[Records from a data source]

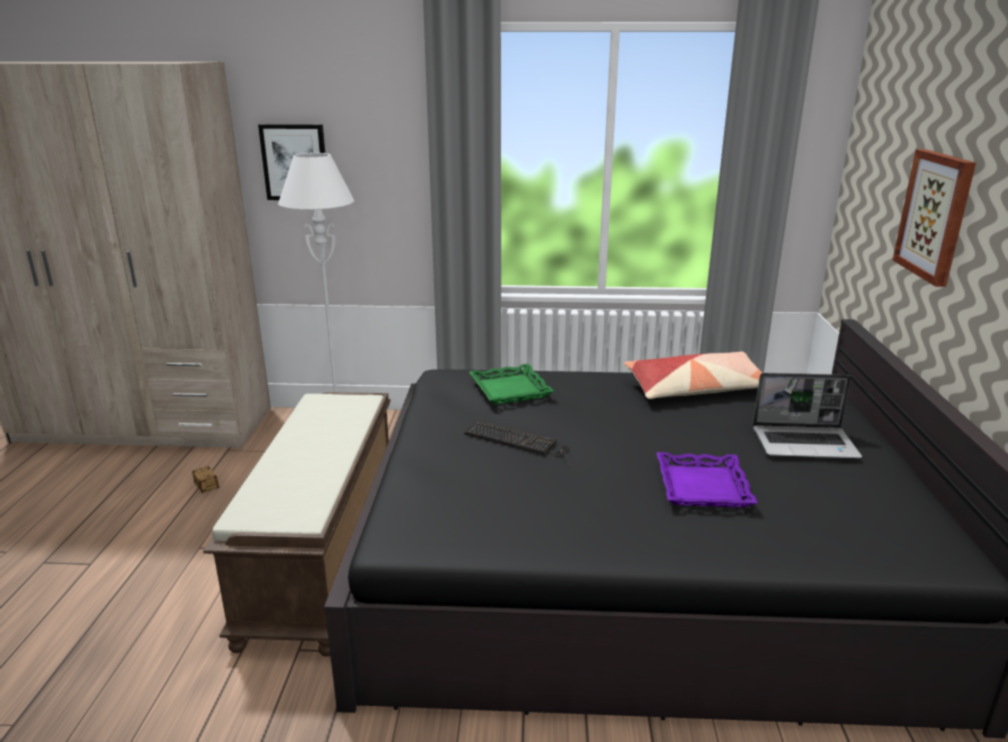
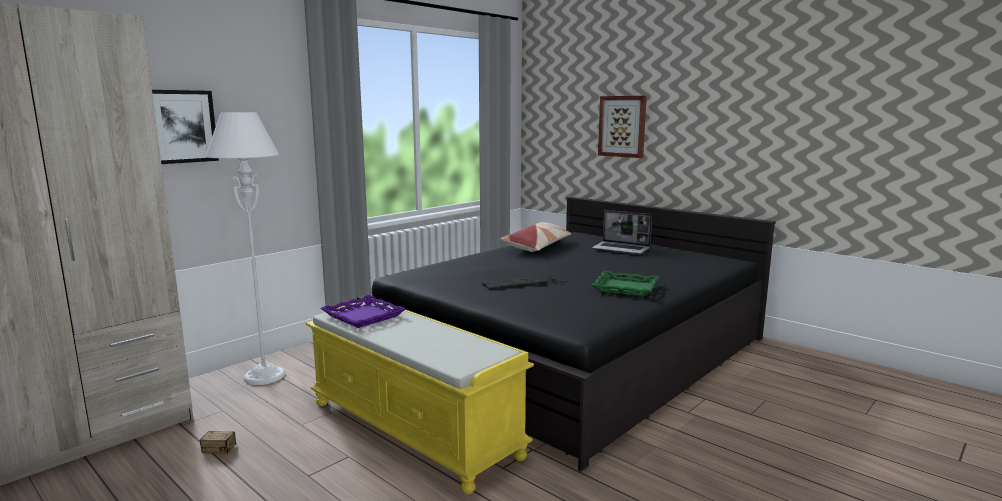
camera: 50 degrees left, 10 degrees down
brown bench [203,392,391,656] -> yellow bench [305,301,534,494]
green tray [469,364,554,405] -> green tray moved to [591,271,659,297]
purple tray [657,452,758,507] -> purple tray moved to [321,295,406,328]
laptop [753,373,862,458] -> laptop turned 75 degrees clockwise [592,210,652,255]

● DESCRIPTION OF THE TASK: When you copy the data, keep every line exact and drop the pictures.

● ANSWER SECTION:
camera: 50 degrees left, 10 degrees down
brown bench [203,392,391,656] -> yellow bench [305,301,534,494]
green tray [469,364,554,405] -> green tray moved to [591,271,659,297]
purple tray [657,452,758,507] -> purple tray moved to [321,295,406,328]
laptop [753,373,862,458] -> laptop turned 75 degrees clockwise [592,210,652,255]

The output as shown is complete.